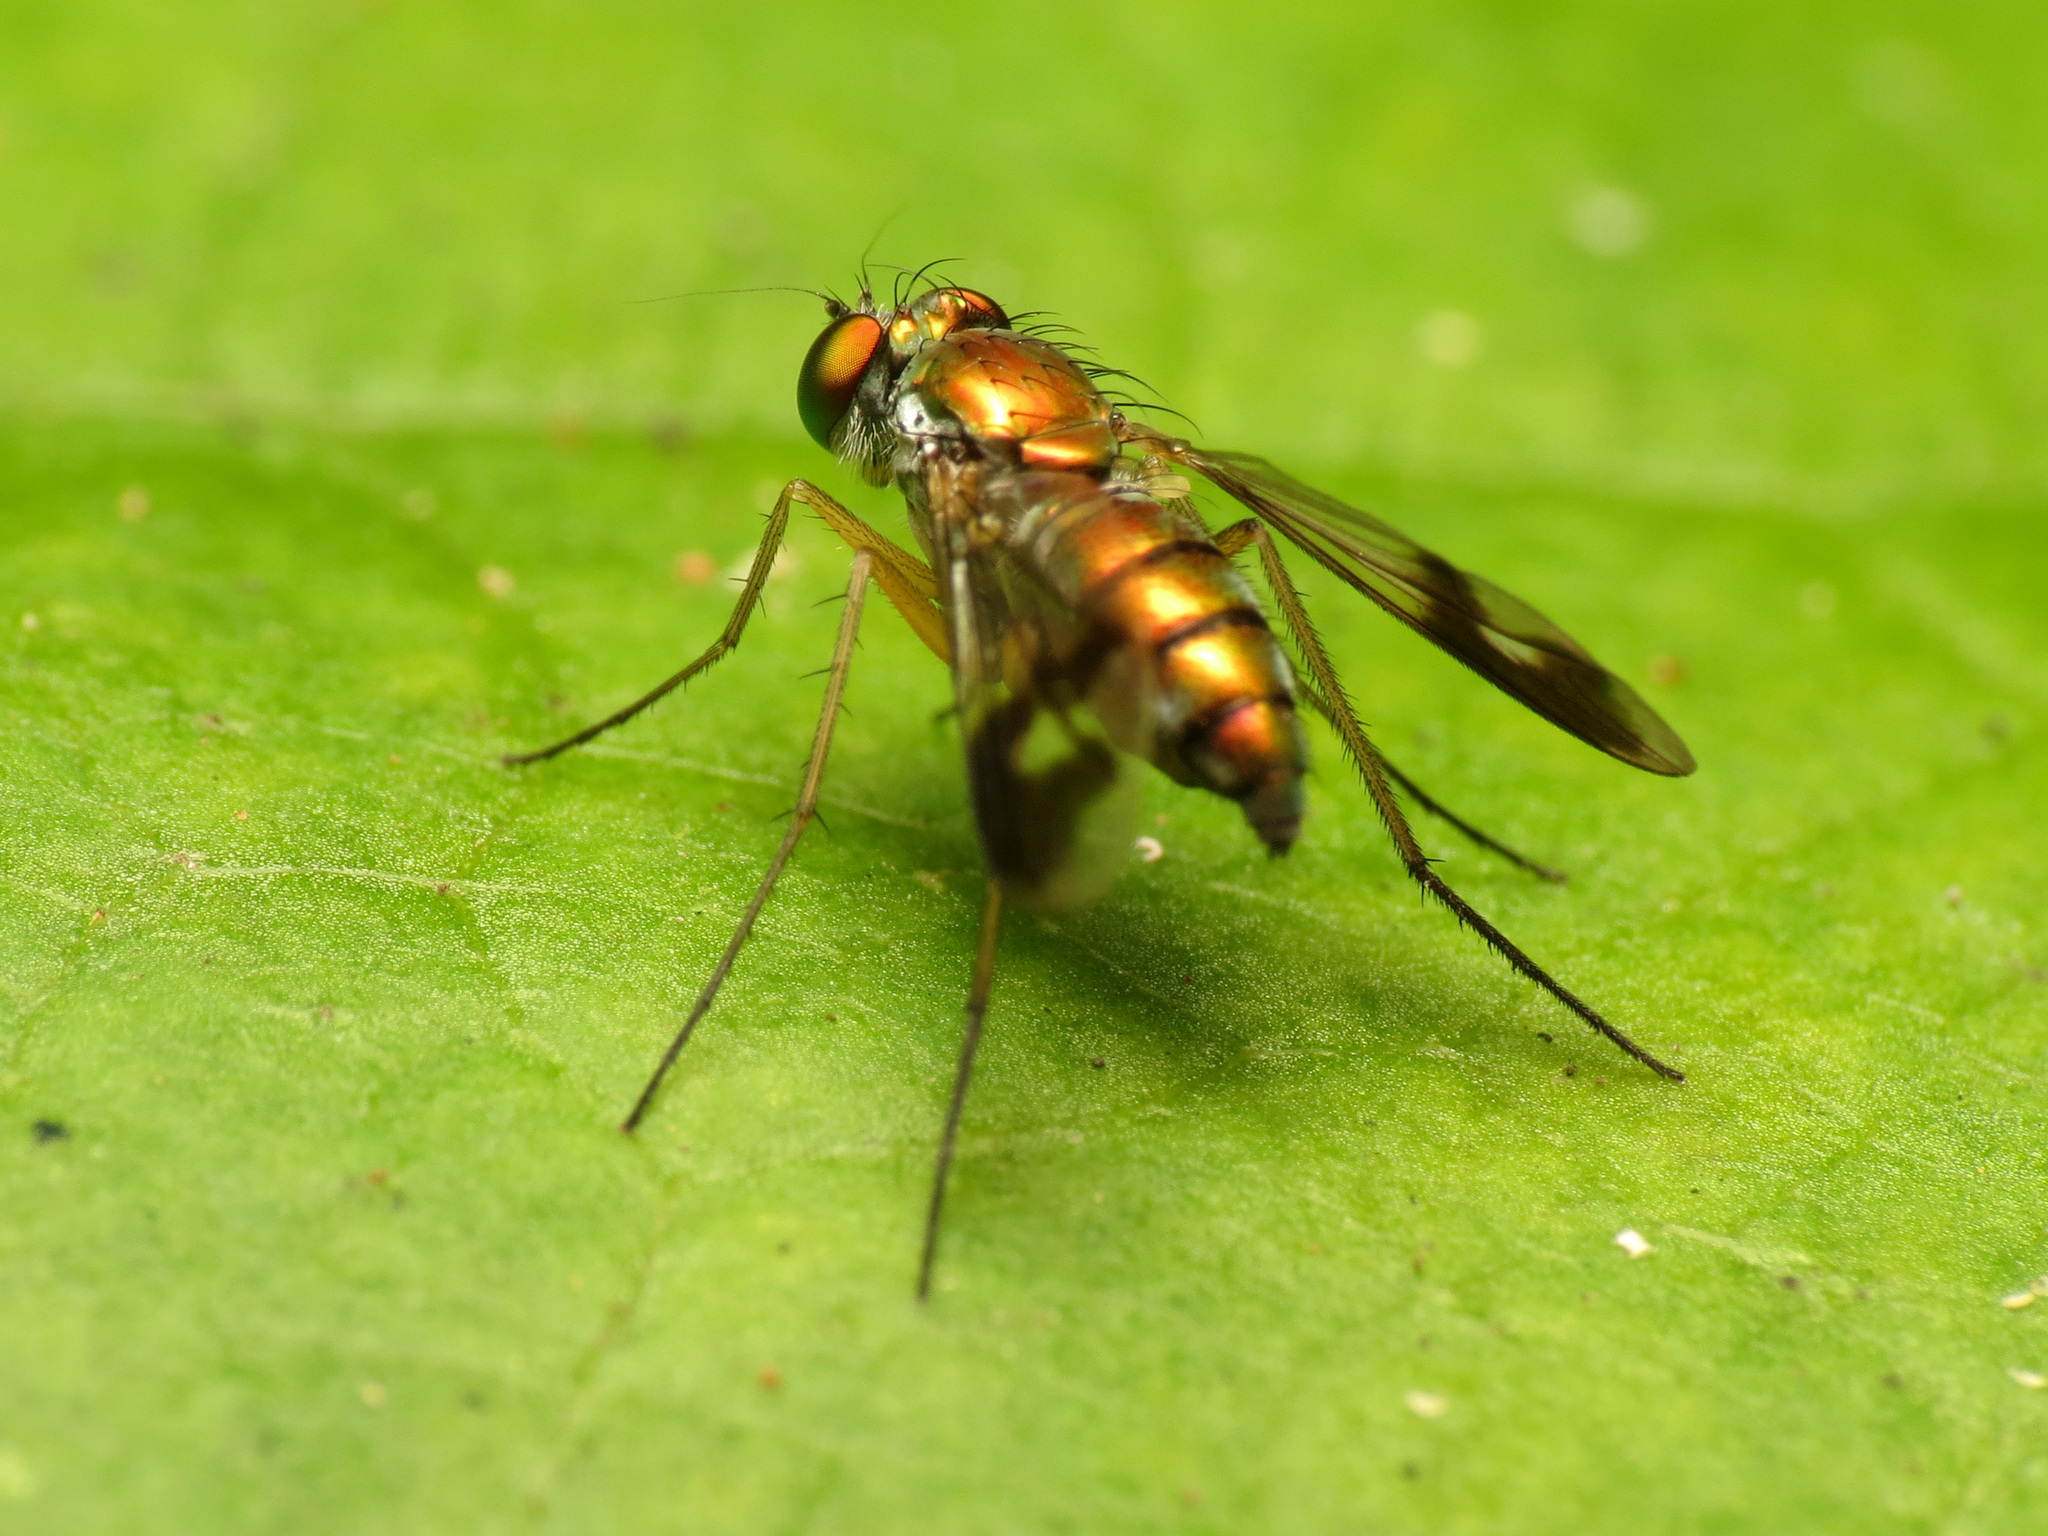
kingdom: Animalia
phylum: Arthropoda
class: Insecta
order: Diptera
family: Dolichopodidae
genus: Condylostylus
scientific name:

•••

Task goal:
Can you give every line of the records above as a JSON list of strings, one string per line, leaving out blank lines and the pictures?

Reply:
[
  "kingdom: Animalia",
  "phylum: Arthropoda",
  "class: Insecta",
  "order: Diptera",
  "family: Dolichopodidae",
  "genus: Condylostylus",
  "scientific name:"
]